Listen to everything — the tune, the instruments being used, the voices, and everything else you can pick up. Just doing this once a day can help you develop a better appreciation for well-crafted music.  

If’s okay if, after one song, this segues into taking turns. It could also lead to the following exercise.

Practice mindfulness meditation

Building a mindfulness meditation habit is one of the best ways to cultivate a more mindful approach to listening and conversation, among other things. 

two women talking while holding cups mindful listening

Not only do you improve your ability to focus, but also you become a better observer of your environment.

And that comes in handy when someone is trying to tell you one thing with words while communicating the contrary with their body language. 

It also gives you a break from worrying about things you can’t control (or at least can’t address in that moment), which makes you more present for those around you. 

Learning how to acknowledge your own thoughts and feelings without judgment also helps you do the same for others. 

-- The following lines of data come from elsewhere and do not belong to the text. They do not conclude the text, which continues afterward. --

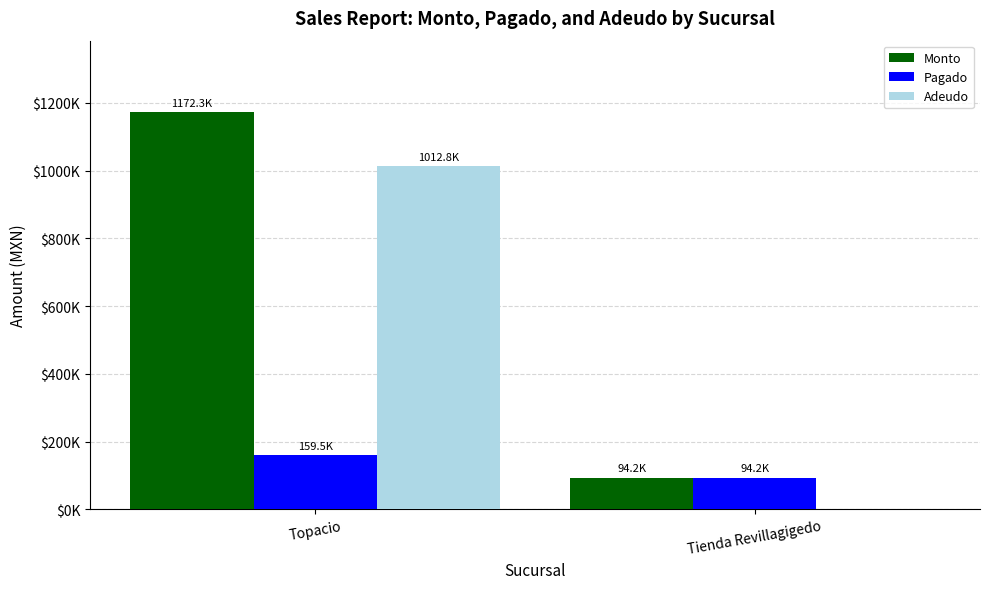

Reading right to left, transcribe all the data shown in this chart.

Monto: Tienda Revillagigedo=94161.1	Topacio=1172300.7
Pagado: Tienda Revillagigedo=94161.1	Topacio=159526.7
Adeudo: Tienda Revillagigedo=0.0	Topacio=1012774.0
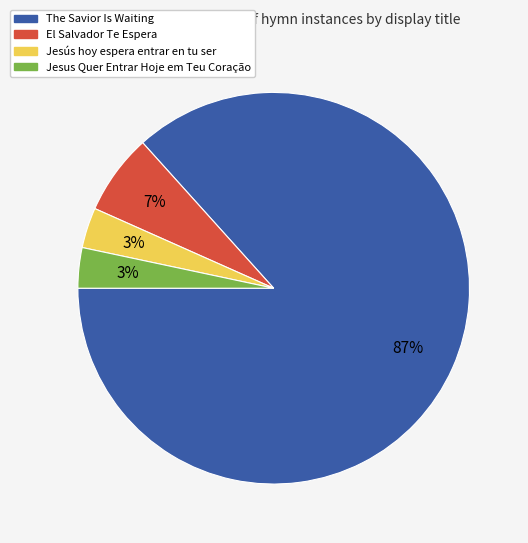

How many segments does this pie chart have?

4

The more aware and accepting you are of what’s going on in your own head (and heart), the more open and understanding you’ll be with those who need your attention.

Participate in group mindfulness exercises.

Practicing mindfulness with a group of others can open your eyes to the fact that you aren’t the only one who struggles to focus and to really hear what others are saying to you. 

This is a challenge faced all over the world — between couples, among coworkers, and in every social situation. Why not hone your skills with others who have the same intention? 

Practice listening to each other’s conversations and repeating the essence of what you’ve heard in your own words. 

Start practicing mindful listening today.

Now that you’re more aware of the benefits of mindful listening and how to practice it, what activities appeal to you most? Which active listening skills do you think will be easiest for you to practice every day?

And do you have someone if your life who’s willing to build the habit of becoming a more active listener along with you?

Having an accountability partner for this practice can make all the difference in your progress and personal growth. And the benefits go both ways. 

Not only will you benefit yourself by improving your ability to focus and to understand others, but the people in your life will notice and appreciate that you’re making an effort to be more present for them. 

It tells them you care about what they’re saying. And those who appreciate that are more likely to return the favor.

What will you do today to become a better listener?